**YOUR GOAL:** Only the lines from the one containing "TLS/SSL certificate issues" through the last line of the entries are wanted. Transcribe them exactly.

□ □ □

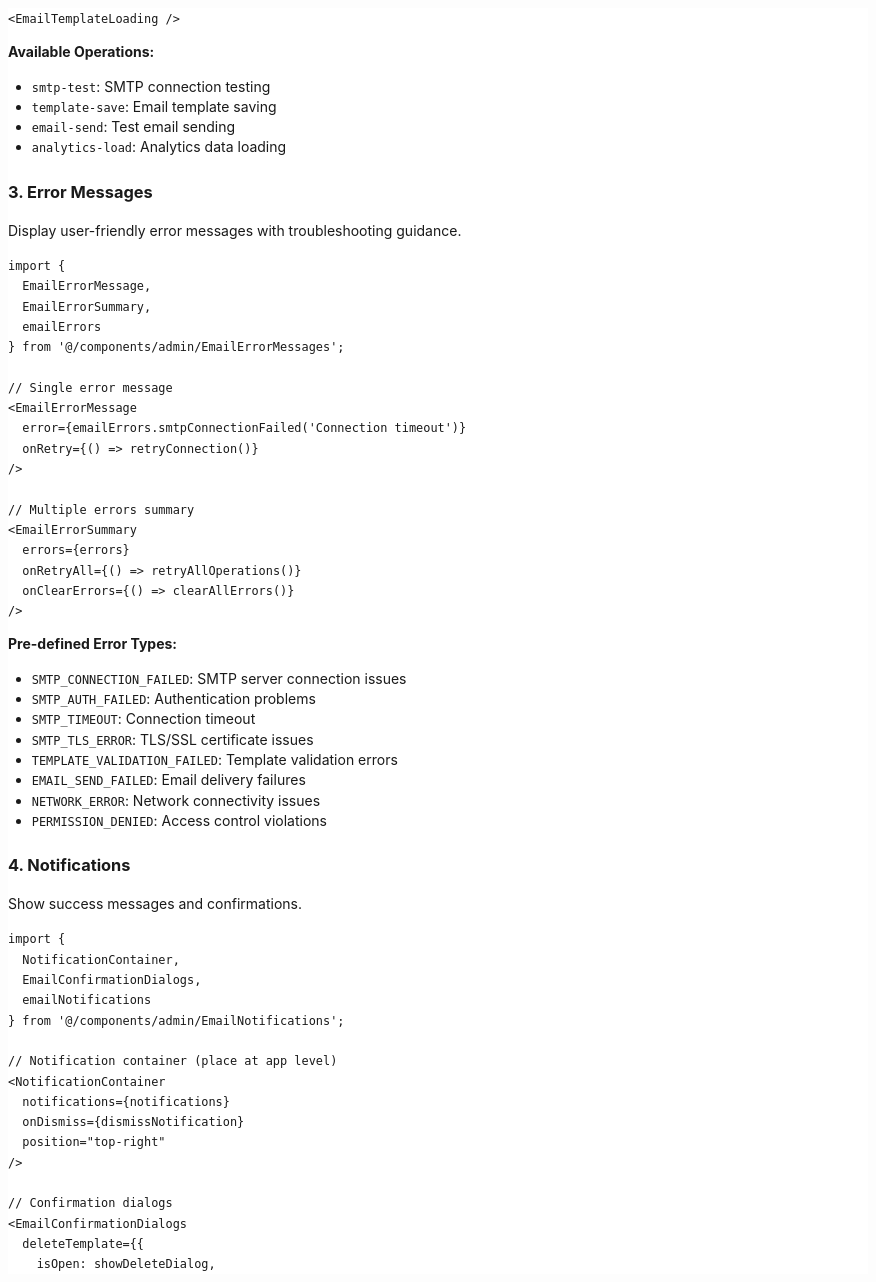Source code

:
 ```tsx
<EmailTemplateLoading />
```

**Available Operations:**
- `smtp-test`: SMTP connection testing
- `template-save`: Email template saving
- `email-send`: Test email sending
- `analytics-load`: Analytics data loading

### 3. Error Messages

Display user-friendly error messages with troubleshooting guidance.

```tsx
import { 
  EmailErrorMessage, 
  EmailErrorSummary, 
  emailErrors 
} from '@/components/admin/EmailErrorMessages';

// Single error message
<EmailErrorMessage 
  error={emailErrors.smtpConnectionFailed('Connection timeout')}
  onRetry={() => retryConnection()}
/>

// Multiple errors summary
<EmailErrorSummary 
  errors={errors}
  onRetryAll={() => retryAllOperations()}
  onClearErrors={() => clearAllErrors()}
/>
```

**Pre-defined Error Types:**
- `SMTP_CONNECTION_FAILED`: SMTP server connection issues
- `SMTP_AUTH_FAILED`: Authentication problems
- `SMTP_TIMEOUT`: Connection timeout
- `SMTP_TLS_ERROR`: TLS/SSL certificate issues
- `TEMPLATE_VALIDATION_FAILED`: Template validation errors
- `EMAIL_SEND_FAILED`: Email delivery failures
- `NETWORK_ERROR`: Network connectivity issues
- `PERMISSION_DENIED`: Access control violations

### 4. Notifications

Show success messages and confirmations.

```tsx
import { 
  NotificationContainer, 
  EmailConfirmationDialogs,
  emailNotifications 
} from '@/components/admin/EmailNotifications';

// Notification container (place at app level)
<NotificationContainer 
  notifications={notifications}
  onDismiss={dismissNotification}
  position="top-right"
/>

// Confirmation dialogs
<EmailConfirmationDialogs
  deleteTemplate={{
    isOpen: showDeleteDialog,
```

□ □ □

**EXPECTED ANSWER:**
- `SMTP_TLS_ERROR`: TLS/SSL certificate issues
- `TEMPLATE_VALIDATION_FAILED`: Template validation errors
- `EMAIL_SEND_FAILED`: Email delivery failures
- `NETWORK_ERROR`: Network connectivity issues
- `PERMISSION_DENIED`: Access control violations

### 4. Notifications

Show success messages and confirmations.

```tsx
import { 
  NotificationContainer, 
  EmailConfirmationDialogs,
  emailNotifications 
} from '@/components/admin/EmailNotifications';

// Notification container (place at app level)
<NotificationContainer 
  notifications={notifications}
  onDismiss={dismissNotification}
  position="top-right"
/>

// Confirmation dialogs
<EmailConfirmationDialogs
  deleteTemplate={{
    isOpen: showDeleteDialog,
```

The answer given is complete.